I figured based on concurrent benchmarking the 2ms kernel in question over 2 gpus at once as seperate programs that this overhead is tied to the context - so if I don't use that context, I will see the speedup I am looking for but that adds alot of programmatic complexity so I hope I can avoid it.
Did you tried use CodeXL for profiling? It will really help to see time line to see if it execute at least partially parallel.
Not a break in the case but I discovered the timeit module added significant enough overhead vs doing it manually:
import time
iters = 100 * 15
times = np.zeros((iters, 2+len(queues)), np.double)
iter = 0
def core_loop(is_blocking = True, wait_for = None, timing = False):
start = time.clock()
results = [response(queues, cl_src_imgs, cl_dst_imgs, vtile_range = plan.tile_ranges, wait_for = wait_for) + (time.clock(),) for i in range(len(queues[:]))]
_, events, ltimes = zip(*results)
if is_blocking:
cl.wait_for_events(events)
if timing:
global iter
times[iter, :] = (start,) + ltimes + (time.clock(), )
iter = iter + 1
return events
loop_start = time.clock()
for x in range(iters):
core_loop(True, timing=True)
loop_end = time.clock()
loop_total = loop_end - loop_start
loop_avg = (loop_total / iters)*1e6
timings = np.concatenate((np.diff(times, axis=1), np.diff(times[:, [0, -1]], axis=1)), axis=1) * 1e6
print timings
print loop_avg, np.average(timings[:, -1]), np.std(timings[:, -1])

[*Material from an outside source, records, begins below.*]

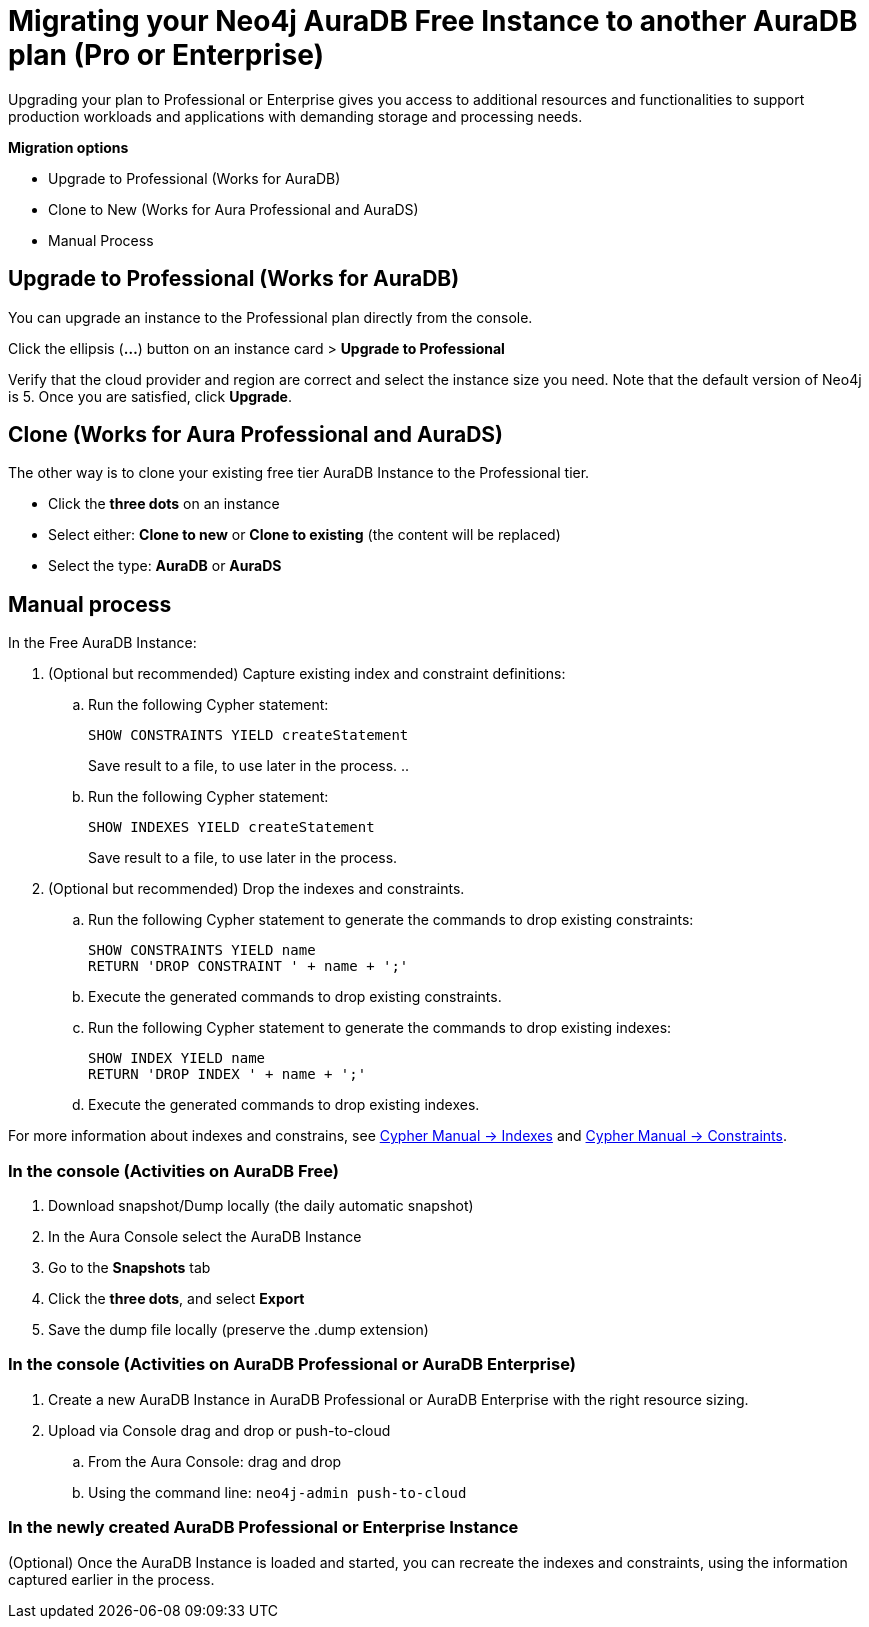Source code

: = Migrating your Neo4j AuraDB Free Instance to another AuraDB plan (Pro or Enterprise)
:description: This section describes migrating your Neo4j AuraDB Free Instance to another AuraDB plan (Pro or Enterprise)

Upgrading your plan to Professional or Enterprise gives you access to additional resources and functionalities to support production workloads and applications with demanding storage and processing needs.

*Migration options*

* Upgrade to Professional (Works for AuraDB)
* Clone to New (Works for Aura Professional and AuraDS) 
* Manual Process

== Upgrade to Professional (Works for AuraDB)

You can upgrade an instance to the Professional plan directly from the console.

Click the ellipsis (*...*) button on an instance card > *Upgrade to Professional*

Verify that the cloud provider and region are correct and select the instance size you need.
Note that the default version of Neo4j is 5.
Once you are satisfied, click ***Upgrade***.

== Clone (Works for Aura Professional and AuraDS)

The other way is to clone your existing free tier AuraDB Instance to the Professional tier. 

* Click the *three dots* on an instance 
* Select either: *Clone to new* or *Clone to existing* (the content will be replaced)
* Select the type: *AuraDB* or *AuraDS*

== Manual process

In the Free AuraDB Instance:

. (Optional but recommended) Capture existing index and constraint definitions:
.. Run the following Cypher statement:
+
[source,cypher]
----
SHOW CONSTRAINTS YIELD createStatement
----
+
Save result to a file, to use later in the process.
..
.. Run the following Cypher statement:
+
[source,cypher]
----
SHOW INDEXES YIELD createStatement
----
+
Save result to a file, to use later in the process.

. (Optional but recommended) Drop the indexes and constraints.
.. Run the following Cypher statement to generate the commands to drop existing constraints:
+
[source,cypher]
----
SHOW CONSTRAINTS YIELD name
RETURN 'DROP CONSTRAINT ' + name + ';'
----
.. Execute the generated commands to drop existing constraints.
.. Run the following Cypher statement to generate the commands to drop existing indexes:
+
[source,cypher]
----
SHOW INDEX YIELD name
RETURN 'DROP INDEX ' + name + ';'
----
.. Execute the generated commands to drop existing indexes.

For more information about indexes and constrains, see link:{neo4j-docs-base-uri}/cypher-manual/current/indexes/[Cypher Manual -> Indexes] and link:{neo4j-docs-base-uri}/cypher-manual/current/constraints/[Cypher Manual -> Constraints].

=== In the console (Activities on AuraDB Free)

. Download snapshot/Dump locally (the daily automatic snapshot)
. In the Aura Console select the AuraDB Instance
. Go to the *Snapshots* tab
. Click the *three dots*, and select *Export*
. Save the dump file locally (preserve the .dump extension)

=== In the console (Activities on AuraDB Professional or AuraDB Enterprise)

. Create a new AuraDB Instance in AuraDB Professional or AuraDB Enterprise with the right resource sizing.
. Upload via Console drag and drop or push-to-cloud
.. From the Aura Console: drag and drop
.. Using the command line: `neo4j-admin push-to-cloud`

=== In the newly created AuraDB Professional or Enterprise Instance

(Optional) Once the AuraDB Instance is loaded and started, you can recreate the indexes and constraints, using the information captured earlier in the process.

The output will be all the timings between kernel submissions returning, how long the wait_for_events blocked and the total core_loop function body timing in usec. The next line will be an average per iteration in usec.
This produces timings as such for the single GPU case (first column is 1 column kernel submission):
[[ 67. 725. 792.]
[ 97. 674. 771.]
[ 99. 682. 781.]
...,
[ 98. 679. 777.]
[ 100. 673. 773.]
[ 98. 673. 771.]]
801.853333333 773.648 22.2983727956
For the dual GPU case (first 2 columns is 2 kernel submissions)
[[ 63. 62. 1603. 1728.] [ 47. 59. 623. 729.] [ 47. 58. 616. 721.] ...,
[ 48. 57. 1333. 1438.] [ 48. 57. 1330. 1435.] [ 47. 58. 1328. 1433.]] 1431.134 1409.48666667 91.305365791
So you can see the kernel execution should be overlapping and that the performance of the dual case is pretty weird. I've performed codexl benchmarking and am attaching the respective cases. I've also included a screenshot of the default column views. It's hard to gleen what's happening in comparison with the figure I showed at the start of the thread.